A Hint of What Google's Social Network Might Look Like - nowsourcing
http://www.seobythesea.com/?p=5442
======
jpadvo
I understand that Google is big on defensive patents, but this one seems over
the top. Here is the abstract of the patent application Google has filed -- it
has lots of big words, but doesn't seem to describe anything that is in any
way non-obvious. Ditto for the claims...

"Hubs for social interaction via electronic devices are described.

In one aspect, a data processing device includes a display screen displaying a
social interaction hub, the social interaction hub including a collection of
records. Each record includes a counterparty identifier identifying a
counterparty of a past social interaction event, a mode indicium identifying a
mode by which the past social interaction event with the counterparty
occurred, and a collection of mode indicia each identifying a mode by which a
future, outgoing social interaction event with the counterparty can occur.

TASKS |
#1 From the Google patent thread, list the three things that the quoted abstract says each record includes.
#2 Extend the Google patent thread with a short passage that picks up after its last sentence.
The listing comes from a separate, unrelated source.

DATA EXTRACT |

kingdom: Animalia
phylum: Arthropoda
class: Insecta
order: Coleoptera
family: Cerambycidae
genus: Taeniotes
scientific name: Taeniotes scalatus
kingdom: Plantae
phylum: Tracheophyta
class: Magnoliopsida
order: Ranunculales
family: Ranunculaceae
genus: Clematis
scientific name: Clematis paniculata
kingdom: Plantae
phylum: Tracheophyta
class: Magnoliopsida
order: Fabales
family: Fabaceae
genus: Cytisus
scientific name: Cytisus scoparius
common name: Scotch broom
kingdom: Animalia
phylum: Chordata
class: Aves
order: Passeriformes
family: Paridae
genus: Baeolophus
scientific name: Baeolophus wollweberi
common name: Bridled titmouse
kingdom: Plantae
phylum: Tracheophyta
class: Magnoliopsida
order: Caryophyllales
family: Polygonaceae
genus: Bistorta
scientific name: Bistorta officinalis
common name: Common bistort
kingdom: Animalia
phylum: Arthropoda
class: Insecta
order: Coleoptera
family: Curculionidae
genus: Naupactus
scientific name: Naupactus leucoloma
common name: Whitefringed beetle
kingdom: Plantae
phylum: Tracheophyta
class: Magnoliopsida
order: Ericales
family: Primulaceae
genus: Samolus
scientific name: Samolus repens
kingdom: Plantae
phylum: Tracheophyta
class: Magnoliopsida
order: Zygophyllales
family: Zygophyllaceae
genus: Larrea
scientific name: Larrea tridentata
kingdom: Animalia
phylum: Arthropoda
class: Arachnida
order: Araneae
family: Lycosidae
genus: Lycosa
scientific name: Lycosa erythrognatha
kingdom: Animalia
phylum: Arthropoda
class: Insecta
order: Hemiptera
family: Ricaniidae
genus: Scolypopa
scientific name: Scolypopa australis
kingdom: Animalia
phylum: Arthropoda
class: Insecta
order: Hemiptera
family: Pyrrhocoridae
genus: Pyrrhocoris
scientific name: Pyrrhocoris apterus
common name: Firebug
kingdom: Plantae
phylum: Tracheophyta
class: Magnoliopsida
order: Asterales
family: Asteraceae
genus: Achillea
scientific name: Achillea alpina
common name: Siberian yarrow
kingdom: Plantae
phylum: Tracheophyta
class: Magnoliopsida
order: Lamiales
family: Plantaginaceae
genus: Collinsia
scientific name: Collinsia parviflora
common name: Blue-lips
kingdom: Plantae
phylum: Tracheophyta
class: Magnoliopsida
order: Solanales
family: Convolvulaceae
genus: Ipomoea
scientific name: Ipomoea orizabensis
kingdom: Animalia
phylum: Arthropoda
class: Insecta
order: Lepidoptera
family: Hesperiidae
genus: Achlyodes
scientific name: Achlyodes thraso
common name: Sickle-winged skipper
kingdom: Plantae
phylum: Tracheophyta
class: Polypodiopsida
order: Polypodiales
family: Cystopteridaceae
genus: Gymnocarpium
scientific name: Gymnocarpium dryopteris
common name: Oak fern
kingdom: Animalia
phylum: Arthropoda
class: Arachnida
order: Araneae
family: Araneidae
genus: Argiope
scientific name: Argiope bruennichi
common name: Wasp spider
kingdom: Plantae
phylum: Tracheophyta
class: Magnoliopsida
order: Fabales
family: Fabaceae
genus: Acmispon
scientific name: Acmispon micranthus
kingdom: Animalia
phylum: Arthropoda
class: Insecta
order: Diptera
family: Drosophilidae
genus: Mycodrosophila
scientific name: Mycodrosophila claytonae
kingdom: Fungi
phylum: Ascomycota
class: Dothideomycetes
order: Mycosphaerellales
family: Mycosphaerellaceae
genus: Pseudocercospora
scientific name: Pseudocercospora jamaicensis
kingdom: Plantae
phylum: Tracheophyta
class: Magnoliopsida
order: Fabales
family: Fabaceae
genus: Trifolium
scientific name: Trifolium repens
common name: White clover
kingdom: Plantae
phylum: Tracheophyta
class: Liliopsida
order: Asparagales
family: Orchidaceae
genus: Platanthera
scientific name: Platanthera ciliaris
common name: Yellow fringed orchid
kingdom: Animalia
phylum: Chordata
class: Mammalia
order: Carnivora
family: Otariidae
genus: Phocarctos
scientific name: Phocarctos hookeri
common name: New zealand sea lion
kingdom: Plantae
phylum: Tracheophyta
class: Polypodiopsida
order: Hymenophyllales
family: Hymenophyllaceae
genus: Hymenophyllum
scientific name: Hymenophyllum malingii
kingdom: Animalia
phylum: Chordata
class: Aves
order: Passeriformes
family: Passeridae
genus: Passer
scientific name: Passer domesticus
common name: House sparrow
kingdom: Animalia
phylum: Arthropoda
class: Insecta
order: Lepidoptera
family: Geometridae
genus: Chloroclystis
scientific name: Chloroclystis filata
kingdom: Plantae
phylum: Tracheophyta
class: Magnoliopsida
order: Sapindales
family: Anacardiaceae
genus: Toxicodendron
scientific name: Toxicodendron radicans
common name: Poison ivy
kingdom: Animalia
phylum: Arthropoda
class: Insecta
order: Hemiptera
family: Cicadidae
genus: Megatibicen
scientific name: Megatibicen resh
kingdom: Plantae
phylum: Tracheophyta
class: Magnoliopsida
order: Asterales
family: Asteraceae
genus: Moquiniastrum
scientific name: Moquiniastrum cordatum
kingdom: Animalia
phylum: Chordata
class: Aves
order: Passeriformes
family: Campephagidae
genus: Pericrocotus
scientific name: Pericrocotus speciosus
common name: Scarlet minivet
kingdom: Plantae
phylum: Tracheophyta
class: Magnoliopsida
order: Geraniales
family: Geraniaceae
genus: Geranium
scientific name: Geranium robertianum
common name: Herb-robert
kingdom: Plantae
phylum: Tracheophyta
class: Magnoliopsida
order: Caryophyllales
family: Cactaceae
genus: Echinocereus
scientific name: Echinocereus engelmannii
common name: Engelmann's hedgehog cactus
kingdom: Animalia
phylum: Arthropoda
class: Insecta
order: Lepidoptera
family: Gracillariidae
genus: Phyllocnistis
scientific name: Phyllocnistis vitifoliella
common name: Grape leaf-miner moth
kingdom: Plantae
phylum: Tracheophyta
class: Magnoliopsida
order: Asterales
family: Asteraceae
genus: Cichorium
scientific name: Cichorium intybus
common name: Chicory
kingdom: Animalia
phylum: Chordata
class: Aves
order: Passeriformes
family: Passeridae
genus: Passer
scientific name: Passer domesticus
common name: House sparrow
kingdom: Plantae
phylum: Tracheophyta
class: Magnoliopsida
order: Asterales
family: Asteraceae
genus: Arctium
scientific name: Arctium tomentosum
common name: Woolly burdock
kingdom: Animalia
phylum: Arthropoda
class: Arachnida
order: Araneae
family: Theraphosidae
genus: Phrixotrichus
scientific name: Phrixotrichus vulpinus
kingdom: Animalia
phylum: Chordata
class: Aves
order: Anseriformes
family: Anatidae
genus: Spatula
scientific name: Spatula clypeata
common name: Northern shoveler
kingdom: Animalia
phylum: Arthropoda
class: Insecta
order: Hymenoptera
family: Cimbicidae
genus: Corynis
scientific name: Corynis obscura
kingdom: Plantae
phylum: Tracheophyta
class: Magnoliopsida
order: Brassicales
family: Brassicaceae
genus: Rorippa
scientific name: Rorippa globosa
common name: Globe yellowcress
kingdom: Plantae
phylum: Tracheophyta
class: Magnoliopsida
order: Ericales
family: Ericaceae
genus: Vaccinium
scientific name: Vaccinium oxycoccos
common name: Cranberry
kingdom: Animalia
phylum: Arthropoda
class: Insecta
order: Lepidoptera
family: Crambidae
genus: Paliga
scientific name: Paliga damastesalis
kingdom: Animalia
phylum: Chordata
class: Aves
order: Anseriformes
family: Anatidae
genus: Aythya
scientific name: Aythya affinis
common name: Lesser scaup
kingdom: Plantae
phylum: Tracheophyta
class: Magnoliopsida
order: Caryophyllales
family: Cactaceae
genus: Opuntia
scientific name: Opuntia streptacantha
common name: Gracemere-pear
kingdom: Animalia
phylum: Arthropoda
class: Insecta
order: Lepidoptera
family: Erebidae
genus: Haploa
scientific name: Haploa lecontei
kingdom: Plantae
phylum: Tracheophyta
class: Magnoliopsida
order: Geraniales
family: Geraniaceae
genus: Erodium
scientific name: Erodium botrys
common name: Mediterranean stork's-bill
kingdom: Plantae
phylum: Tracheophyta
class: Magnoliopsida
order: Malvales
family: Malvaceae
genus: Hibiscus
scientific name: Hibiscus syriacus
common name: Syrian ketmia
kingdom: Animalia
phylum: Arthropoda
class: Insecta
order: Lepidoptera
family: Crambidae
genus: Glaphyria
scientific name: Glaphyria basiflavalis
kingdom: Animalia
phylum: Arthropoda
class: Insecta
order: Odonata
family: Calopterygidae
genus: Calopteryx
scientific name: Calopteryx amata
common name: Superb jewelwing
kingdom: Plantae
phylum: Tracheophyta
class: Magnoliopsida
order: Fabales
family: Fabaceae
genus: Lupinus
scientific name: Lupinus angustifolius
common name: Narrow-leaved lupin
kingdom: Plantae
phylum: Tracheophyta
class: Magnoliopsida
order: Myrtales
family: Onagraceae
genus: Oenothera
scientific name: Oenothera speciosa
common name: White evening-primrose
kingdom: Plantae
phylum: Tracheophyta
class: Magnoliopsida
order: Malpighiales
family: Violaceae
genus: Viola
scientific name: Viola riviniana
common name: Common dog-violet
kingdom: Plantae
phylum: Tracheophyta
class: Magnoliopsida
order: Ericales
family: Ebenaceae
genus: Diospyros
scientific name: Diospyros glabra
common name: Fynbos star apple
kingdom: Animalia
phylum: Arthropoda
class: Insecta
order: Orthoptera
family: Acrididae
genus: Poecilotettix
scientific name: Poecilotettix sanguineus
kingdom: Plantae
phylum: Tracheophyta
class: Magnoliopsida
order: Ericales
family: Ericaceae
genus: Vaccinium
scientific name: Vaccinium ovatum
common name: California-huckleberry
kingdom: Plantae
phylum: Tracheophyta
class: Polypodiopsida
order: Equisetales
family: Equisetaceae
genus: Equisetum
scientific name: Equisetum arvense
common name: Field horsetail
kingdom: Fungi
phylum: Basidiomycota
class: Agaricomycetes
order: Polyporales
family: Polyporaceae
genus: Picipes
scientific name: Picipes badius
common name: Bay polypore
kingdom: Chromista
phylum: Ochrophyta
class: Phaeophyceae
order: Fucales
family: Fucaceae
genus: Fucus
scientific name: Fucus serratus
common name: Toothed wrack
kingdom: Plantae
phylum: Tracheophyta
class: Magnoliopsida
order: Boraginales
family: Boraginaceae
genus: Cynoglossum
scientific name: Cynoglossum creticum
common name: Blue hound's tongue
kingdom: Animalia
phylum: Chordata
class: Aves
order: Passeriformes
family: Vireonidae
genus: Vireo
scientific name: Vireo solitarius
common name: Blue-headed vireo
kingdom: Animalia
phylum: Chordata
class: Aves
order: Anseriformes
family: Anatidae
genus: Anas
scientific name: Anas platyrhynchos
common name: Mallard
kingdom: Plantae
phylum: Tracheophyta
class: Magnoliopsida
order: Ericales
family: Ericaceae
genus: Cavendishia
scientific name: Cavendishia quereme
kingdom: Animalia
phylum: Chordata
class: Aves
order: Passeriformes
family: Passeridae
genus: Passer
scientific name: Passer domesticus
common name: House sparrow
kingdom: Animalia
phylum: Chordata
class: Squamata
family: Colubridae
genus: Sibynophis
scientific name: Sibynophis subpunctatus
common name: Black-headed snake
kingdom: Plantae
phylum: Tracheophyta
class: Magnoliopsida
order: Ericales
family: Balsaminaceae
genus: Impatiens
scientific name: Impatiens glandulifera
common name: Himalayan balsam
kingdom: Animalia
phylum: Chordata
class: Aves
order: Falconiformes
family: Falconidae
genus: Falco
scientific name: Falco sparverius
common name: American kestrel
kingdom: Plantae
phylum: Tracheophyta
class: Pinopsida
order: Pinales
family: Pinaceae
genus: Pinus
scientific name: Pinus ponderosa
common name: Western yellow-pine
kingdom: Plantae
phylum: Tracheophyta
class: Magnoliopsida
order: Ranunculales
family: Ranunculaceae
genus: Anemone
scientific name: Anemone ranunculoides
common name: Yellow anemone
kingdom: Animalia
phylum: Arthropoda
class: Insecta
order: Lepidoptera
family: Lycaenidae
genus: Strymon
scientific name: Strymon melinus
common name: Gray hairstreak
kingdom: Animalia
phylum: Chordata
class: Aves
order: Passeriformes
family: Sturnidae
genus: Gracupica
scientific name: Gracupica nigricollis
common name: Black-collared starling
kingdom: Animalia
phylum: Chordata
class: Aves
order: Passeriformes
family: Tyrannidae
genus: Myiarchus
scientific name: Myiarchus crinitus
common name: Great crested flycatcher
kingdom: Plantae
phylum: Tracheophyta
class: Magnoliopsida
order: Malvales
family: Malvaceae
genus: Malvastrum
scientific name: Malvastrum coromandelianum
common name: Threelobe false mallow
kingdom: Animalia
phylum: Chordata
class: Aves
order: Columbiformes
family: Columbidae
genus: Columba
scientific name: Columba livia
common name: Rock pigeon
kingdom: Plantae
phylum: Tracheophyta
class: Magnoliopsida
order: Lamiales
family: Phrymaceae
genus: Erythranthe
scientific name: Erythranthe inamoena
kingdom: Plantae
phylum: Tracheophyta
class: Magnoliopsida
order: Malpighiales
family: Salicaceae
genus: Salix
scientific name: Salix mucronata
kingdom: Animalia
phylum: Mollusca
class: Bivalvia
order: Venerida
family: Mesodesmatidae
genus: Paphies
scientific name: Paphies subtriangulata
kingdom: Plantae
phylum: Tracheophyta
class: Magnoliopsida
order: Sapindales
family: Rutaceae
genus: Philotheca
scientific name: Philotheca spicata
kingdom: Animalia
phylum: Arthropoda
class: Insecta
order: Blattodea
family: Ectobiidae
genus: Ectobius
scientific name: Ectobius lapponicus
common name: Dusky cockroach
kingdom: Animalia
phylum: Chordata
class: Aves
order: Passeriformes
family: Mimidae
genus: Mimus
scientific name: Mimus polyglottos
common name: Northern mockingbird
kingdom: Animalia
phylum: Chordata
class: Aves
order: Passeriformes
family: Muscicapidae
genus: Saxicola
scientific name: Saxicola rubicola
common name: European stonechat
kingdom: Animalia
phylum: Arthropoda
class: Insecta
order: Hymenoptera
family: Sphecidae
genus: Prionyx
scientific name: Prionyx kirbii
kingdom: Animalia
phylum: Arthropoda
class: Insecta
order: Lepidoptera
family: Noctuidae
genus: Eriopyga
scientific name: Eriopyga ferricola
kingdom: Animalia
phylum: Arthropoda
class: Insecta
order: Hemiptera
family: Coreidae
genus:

EXPECTED RESULTS |
#1
- A counterparty identifier identifying a counterparty of a past social interaction event
- A mode indicium identifying the mode by which the past social interaction event with the counterparty occurred
- A collection of mode indicia, each identifying a mode by which a future, outgoing social interaction event with the counterparty can occur

#2
The counterparty identifier, the mode indicium, and the collection of mode
indicia are associated with one another in the records of the social
interaction hub."

The full text of the patent application is here:
[http://appft.uspto.gov/netacgi/nph-
Parser?Sect1=PTO2&Sec...](http://appft.uspto.gov/netacgi/nph-
Parser?Sect1=PTO2&Sect2=HITOFF&u=%2Fnetahtml%2FPTO%2Fsearch-
adv.html&r=1&p=1&f=G&l=50&d=PG01&S1=20110099486.PGNR.&OS=dn/20110099486&RS=DN/20110099486)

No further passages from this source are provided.